D’accord, me direz-vous, de tout cela, nous sommes convaincus… du moins intellectuellement. Mais notre problème c’est que nous ne sommes pas des héros! – Et vous dites bien, frères et sœurs, car, justement, dans le christianisme, il n’y a pas de héros. Il n’y a que des saints. Des hommes et des femmes qui, aussi peu portés que vous et moi au renoncement spontané, mais conscients pourtant de sa nécessité, ont compris qu’il n’y a qu’une solution: se tourner humblement vers le Seigneur et faire sienne la belle prière de saint Augustin:  » Donnez, Seigneur, ce que vous commandez (Da quod jubes) « . C’est-à-dire venez vous-même, par la puissance de votre grâce, accomplir en moi les renoncements que je n’ai pas le courage d’entreprendre.

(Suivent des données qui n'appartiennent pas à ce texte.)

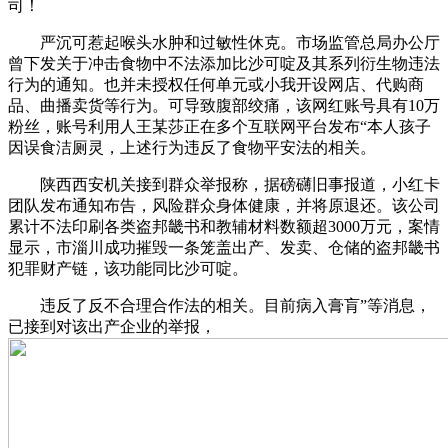
司！
严沉可惹起喉头水肿和过敏性休克。市场监管总局办公厅
曾下发关于冲击食物中不法添加比沙可啶及其系列衍生物违法
行为的通知。也并未授权任何单元或小我开设网店、代购商
品、曲播卖货等行为。可导致腹部绞痛，该网红账号具有10万
粉丝，账号利用人王某莎正在多个互联网平台发布“本人孩子
因误食洁厕灵，上述行为违反了食物平安法的相关。
陕西西安机关接到群众举报称，据磅礴旧事报道，小红卡
团队发布通知布告，风险群众身体健康，并将原退还。该公司
累计不法印刷各类盗邦畿书和教辅材料数额超3000万元，案情
显示，市淄川成功摧毁一条笼盖出产、发卖、仓储的盗邦畿书
犯罪财产链，该功能同比沙可啶。
违反了反不合理合作法的相关。目前病入膏肓”等消息，
已接到对该出产企业的举报，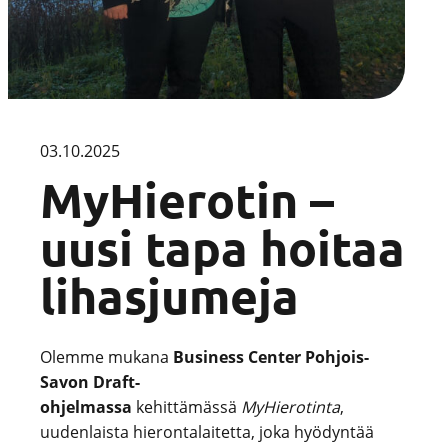
03.10.2025
MyHierotin –
uusi tapa hoitaa
lihasjumeja
Olemme mukana
Business Center Pohjois-
Savon Draft-
ohjelmassa
kehittämässä
MyHierotinta
,
uudenlaista hierontalaitetta, joka hyödyntää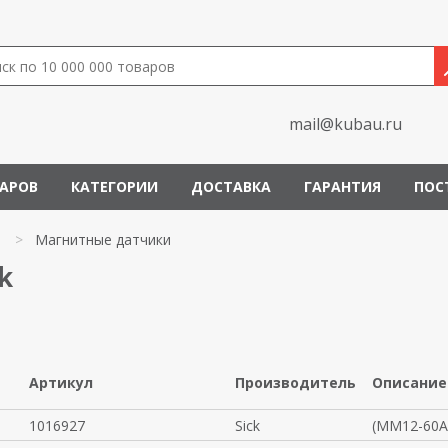
mail@kubau.ru
ВАРОВ
КАТЕГОРИИ
ДОСТАВКА
ГАРАНТИЯ
ПОС
и
>
Магнитные датчики
k
Артикул
Производитель
Описание
1016927
Sick
(MM12-60A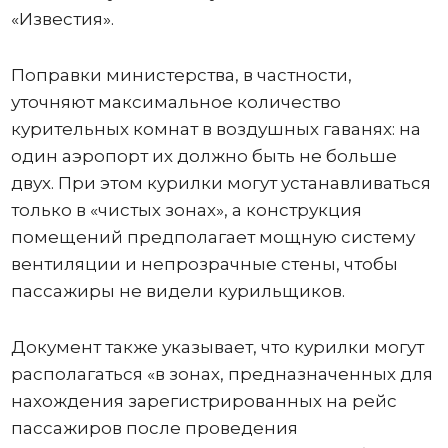
«Известия».
Поправки министерства, в частности,
уточняют максимальное количество
курительных комнат в воздушных гаванях: на
один аэропорт их должно быть не больше
двух. При этом курилки могут устанавливаться
только в «чистых зонах», а конструкция
помещений предполагает мощную систему
вентиляции и непрозрачные стены, чтобы
пассажиры не видели курильщиков.
Документ также указывает, что курилки могут
располагаться «в зонах, предназначенных для
нахождения зарегистрированных на рейс
пассажиров после проведения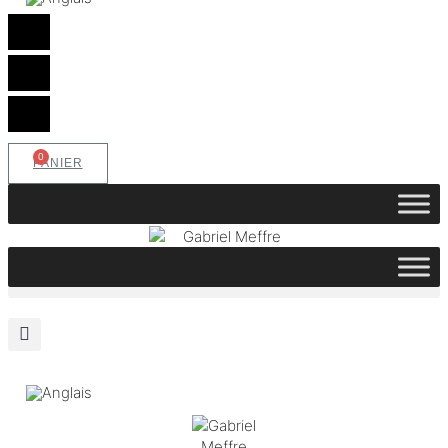
0
PANIER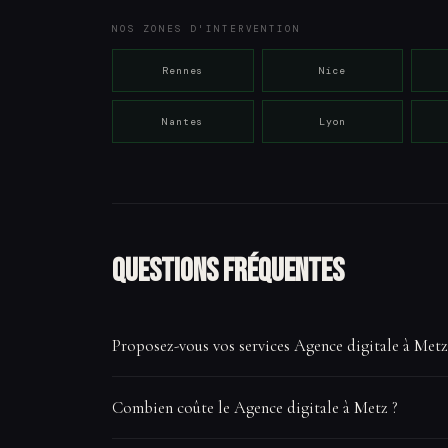
NOS ZONES D'INTERVENTION
Rennes
Nice
Nantes
Lyon
Questions fréquentes
Proposez-vous vos services Agence digitale à Metz
Oui, VisibiliteCom intervient à Metz et dans toute s
Combien coûte le Agence digitale à Metz ?
du marché local pour des résultats optimaux sur vos 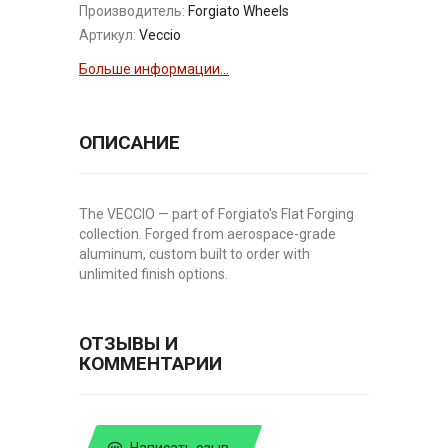
Производитель:
Forgiato Wheels
Артикул:
Veccio
Больше информации...
ОПИСАНИЕ
The VECCIO — part of Forgiato's Flat Forging
collection. Forged from aerospace-grade
aluminum, custom built to order with
unlimited finish options.
ОТЗЫВЫ И
КОММЕНТАРИИ
Написать озыв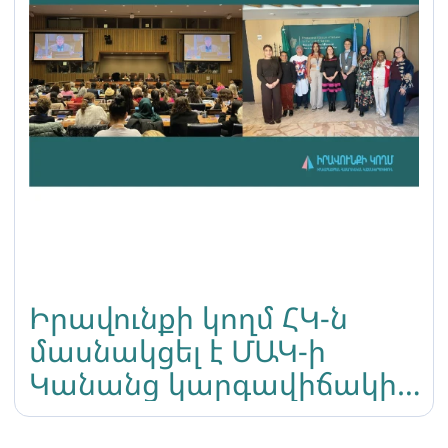
Իրավունքի կողմ ՀԿ-ն
մասնակցել է ՄԱԿ-ի
Կանանց կարգավիճակի
հանձնաժողովի 70-րդ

Arrachez en moi l’ivraie et les racines amères qui doivent être arrachées. J’y consens. Mais corrigez-moi avec patience et douceur. Comme un père qui éduque son enfant, car, vous le savez, je ne suis ni de bronze ni d’airain mais pauvre argile humaine… Et puis surtout, Seigneur, attirez-moi toujours plus à vous. Car je ne peux vivre sans amour et si vous ne m’attachez à Vous, comment pourrais-je me détacher de ce qui n’est pas Vous?